_What is expected_
With the material below, print exactly the lines between the line holding "white upper cabinet (<bbox>33, 32, 74, 62</bbox>), 7922" and the line holding "wooden kitchen cabinet [bbox 269", inclusive. Add nothing else.

== Segment start ==

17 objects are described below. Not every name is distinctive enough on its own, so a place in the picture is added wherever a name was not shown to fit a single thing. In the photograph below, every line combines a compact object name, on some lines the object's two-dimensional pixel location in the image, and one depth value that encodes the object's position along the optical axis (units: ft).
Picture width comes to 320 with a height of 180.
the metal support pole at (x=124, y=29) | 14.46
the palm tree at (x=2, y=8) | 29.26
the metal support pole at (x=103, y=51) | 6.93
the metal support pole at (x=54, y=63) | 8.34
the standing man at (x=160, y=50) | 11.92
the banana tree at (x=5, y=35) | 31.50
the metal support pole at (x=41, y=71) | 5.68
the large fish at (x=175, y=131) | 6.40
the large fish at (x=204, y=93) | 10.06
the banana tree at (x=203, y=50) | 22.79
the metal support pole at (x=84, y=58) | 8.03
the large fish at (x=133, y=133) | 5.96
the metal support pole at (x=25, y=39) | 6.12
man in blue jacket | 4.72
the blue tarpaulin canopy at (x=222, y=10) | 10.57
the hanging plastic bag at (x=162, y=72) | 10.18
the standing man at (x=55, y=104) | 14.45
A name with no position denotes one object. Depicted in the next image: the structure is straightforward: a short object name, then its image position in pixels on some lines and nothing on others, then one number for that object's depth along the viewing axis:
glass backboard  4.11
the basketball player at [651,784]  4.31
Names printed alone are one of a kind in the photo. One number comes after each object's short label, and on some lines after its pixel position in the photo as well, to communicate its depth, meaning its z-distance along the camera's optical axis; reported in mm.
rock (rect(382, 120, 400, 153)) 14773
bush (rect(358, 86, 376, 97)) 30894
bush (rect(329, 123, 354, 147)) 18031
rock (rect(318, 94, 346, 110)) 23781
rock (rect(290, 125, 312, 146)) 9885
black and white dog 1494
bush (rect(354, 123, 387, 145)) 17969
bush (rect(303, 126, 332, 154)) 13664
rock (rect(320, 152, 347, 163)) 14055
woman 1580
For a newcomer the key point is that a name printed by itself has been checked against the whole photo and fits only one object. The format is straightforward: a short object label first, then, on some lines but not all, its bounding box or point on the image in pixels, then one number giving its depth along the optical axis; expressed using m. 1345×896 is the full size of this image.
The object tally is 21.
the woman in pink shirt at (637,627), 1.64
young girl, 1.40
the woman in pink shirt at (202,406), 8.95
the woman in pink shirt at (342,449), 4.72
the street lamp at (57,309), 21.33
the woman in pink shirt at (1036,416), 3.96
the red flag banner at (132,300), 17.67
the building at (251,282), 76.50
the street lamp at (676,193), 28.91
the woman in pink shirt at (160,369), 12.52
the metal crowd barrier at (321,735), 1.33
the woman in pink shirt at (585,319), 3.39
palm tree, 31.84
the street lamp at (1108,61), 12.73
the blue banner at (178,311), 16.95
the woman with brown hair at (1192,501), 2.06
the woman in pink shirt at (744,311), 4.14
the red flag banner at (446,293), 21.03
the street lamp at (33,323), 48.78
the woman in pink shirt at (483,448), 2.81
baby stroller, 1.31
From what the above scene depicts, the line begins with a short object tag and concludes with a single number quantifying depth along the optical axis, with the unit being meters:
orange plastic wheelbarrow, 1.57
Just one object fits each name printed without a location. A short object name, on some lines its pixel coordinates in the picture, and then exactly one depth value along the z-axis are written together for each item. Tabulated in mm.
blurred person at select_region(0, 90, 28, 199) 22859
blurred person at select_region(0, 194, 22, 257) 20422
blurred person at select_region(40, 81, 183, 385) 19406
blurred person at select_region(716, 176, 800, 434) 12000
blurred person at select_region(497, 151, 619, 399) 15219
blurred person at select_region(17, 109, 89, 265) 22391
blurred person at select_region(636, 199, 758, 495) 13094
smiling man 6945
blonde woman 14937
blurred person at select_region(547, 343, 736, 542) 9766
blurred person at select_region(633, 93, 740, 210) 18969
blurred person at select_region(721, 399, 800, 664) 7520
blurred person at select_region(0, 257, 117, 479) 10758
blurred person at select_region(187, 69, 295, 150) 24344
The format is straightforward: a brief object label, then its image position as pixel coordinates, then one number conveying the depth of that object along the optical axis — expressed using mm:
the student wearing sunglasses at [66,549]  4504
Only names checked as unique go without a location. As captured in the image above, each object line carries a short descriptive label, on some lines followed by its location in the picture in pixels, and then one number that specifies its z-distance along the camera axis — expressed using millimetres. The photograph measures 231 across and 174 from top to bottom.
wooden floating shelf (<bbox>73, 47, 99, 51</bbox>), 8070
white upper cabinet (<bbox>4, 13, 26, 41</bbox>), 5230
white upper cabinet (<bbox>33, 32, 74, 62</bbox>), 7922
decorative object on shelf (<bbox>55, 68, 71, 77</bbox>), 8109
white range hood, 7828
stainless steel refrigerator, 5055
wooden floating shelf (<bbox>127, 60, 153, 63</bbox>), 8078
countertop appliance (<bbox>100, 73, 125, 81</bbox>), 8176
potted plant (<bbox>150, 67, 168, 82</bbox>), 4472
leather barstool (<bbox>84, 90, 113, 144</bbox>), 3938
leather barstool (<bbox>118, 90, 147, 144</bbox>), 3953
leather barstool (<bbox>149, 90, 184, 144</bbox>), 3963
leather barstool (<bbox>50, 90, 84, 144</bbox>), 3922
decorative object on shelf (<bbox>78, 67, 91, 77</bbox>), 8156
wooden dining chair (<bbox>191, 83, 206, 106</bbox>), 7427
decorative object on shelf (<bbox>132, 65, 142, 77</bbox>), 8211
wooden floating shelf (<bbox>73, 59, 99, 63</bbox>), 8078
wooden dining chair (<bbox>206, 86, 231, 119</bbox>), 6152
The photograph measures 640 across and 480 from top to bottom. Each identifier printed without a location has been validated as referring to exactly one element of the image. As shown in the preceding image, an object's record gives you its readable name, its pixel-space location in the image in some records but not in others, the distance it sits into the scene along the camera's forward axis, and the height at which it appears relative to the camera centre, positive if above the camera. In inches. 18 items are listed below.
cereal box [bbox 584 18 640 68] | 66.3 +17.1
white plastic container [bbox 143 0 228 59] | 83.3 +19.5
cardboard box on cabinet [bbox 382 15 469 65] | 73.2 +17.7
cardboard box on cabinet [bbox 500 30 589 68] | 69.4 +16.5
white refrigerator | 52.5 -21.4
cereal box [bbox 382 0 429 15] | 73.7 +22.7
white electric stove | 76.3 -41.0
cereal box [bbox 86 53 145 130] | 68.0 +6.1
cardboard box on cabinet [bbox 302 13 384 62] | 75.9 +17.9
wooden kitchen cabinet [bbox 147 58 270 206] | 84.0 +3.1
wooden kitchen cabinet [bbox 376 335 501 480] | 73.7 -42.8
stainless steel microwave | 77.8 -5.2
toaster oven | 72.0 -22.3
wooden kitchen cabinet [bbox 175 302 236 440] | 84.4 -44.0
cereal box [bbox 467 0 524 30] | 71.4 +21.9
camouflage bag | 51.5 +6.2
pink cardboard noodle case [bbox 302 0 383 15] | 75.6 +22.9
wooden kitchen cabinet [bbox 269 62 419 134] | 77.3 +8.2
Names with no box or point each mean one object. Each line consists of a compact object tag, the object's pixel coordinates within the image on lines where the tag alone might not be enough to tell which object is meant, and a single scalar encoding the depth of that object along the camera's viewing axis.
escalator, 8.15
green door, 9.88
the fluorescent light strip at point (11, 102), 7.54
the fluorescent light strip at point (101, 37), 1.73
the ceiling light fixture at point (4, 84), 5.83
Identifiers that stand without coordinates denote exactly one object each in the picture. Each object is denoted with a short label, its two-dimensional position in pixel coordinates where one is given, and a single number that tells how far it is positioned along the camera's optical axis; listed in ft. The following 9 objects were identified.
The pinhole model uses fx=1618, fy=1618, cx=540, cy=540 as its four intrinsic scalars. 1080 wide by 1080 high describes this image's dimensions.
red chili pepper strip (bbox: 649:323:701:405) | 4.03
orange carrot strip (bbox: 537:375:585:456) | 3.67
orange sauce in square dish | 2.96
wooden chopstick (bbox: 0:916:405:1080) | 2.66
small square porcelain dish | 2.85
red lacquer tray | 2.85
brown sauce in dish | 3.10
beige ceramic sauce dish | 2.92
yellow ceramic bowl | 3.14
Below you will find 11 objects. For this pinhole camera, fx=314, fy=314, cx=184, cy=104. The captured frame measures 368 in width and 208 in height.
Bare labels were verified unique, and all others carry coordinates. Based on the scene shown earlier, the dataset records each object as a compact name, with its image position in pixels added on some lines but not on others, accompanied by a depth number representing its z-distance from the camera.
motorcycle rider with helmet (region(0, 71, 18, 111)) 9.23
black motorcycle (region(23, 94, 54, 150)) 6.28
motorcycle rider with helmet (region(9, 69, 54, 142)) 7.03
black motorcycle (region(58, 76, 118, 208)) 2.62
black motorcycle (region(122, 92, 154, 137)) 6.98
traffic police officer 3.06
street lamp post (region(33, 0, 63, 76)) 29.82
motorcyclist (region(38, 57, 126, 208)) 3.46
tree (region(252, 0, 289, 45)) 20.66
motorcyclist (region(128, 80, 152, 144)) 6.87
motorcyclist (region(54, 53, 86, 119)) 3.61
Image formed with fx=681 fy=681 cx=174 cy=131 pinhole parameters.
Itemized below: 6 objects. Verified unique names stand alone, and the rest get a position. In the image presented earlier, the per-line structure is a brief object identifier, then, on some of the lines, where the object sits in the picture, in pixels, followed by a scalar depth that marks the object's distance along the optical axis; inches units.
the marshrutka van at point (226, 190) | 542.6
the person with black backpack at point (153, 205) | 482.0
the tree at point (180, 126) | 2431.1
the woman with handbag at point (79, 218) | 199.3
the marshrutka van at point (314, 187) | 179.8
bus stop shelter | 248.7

== Segment end ==

_Answer box_
white upper cabinet (<bbox>33, 32, 74, 62</bbox>), 7922
decorative object on shelf (<bbox>55, 68, 71, 77</bbox>), 8109
white range hood, 7828
stainless steel refrigerator, 5055
wooden floating shelf (<bbox>127, 60, 153, 63</bbox>), 8078
countertop appliance (<bbox>100, 73, 125, 81</bbox>), 8176
potted plant (<bbox>150, 67, 168, 82</bbox>), 4472
leather barstool (<bbox>84, 90, 113, 144</bbox>), 3938
leather barstool (<bbox>118, 90, 147, 144</bbox>), 3953
leather barstool (<bbox>149, 90, 184, 144</bbox>), 3963
leather barstool (<bbox>50, 90, 84, 144</bbox>), 3922
decorative object on shelf (<bbox>78, 67, 91, 77</bbox>), 8156
wooden dining chair (<bbox>191, 83, 206, 106</bbox>), 7427
decorative object on shelf (<bbox>132, 65, 142, 77</bbox>), 8211
wooden floating shelf (<bbox>73, 59, 99, 63</bbox>), 8078
wooden dining chair (<bbox>206, 86, 231, 119</bbox>), 6152
The photograph measures 640 across and 480 from top to bottom. Each identifier printed without a location has been validated as referring to exactly one element of the image. As shown in the preceding image, an object's record gives you its readable name, its pixel-space location in the image in some records but not in others, the distance it sits into the scene along the camera's forward axis, and the height at which it appears relative to the camera centre, positive if above the camera. In inches. 18 items are listed below.
cereal box [bbox 584 18 640 68] | 66.3 +17.1
white plastic container [bbox 143 0 228 59] | 83.3 +19.5
cardboard box on cabinet [bbox 382 15 469 65] | 73.2 +17.7
cardboard box on cabinet [bbox 500 30 589 68] | 69.4 +16.5
white refrigerator | 52.5 -21.4
cereal box [bbox 382 0 429 15] | 73.7 +22.7
white electric stove | 76.3 -41.0
cereal box [bbox 86 53 145 130] | 68.0 +6.1
cardboard box on cabinet [bbox 302 13 384 62] | 75.9 +17.9
wooden kitchen cabinet [bbox 147 58 270 206] | 84.0 +3.1
wooden kitchen cabinet [bbox 376 335 501 480] | 73.7 -42.8
stainless steel microwave | 77.8 -5.2
toaster oven | 72.0 -22.3
wooden kitchen cabinet [bbox 175 302 236 440] | 84.4 -44.0
cereal box [bbox 467 0 524 30] | 71.4 +21.9
camouflage bag | 51.5 +6.2
pink cardboard noodle case [bbox 302 0 383 15] | 75.6 +22.9
wooden kitchen cabinet [bbox 269 62 419 134] | 77.3 +8.2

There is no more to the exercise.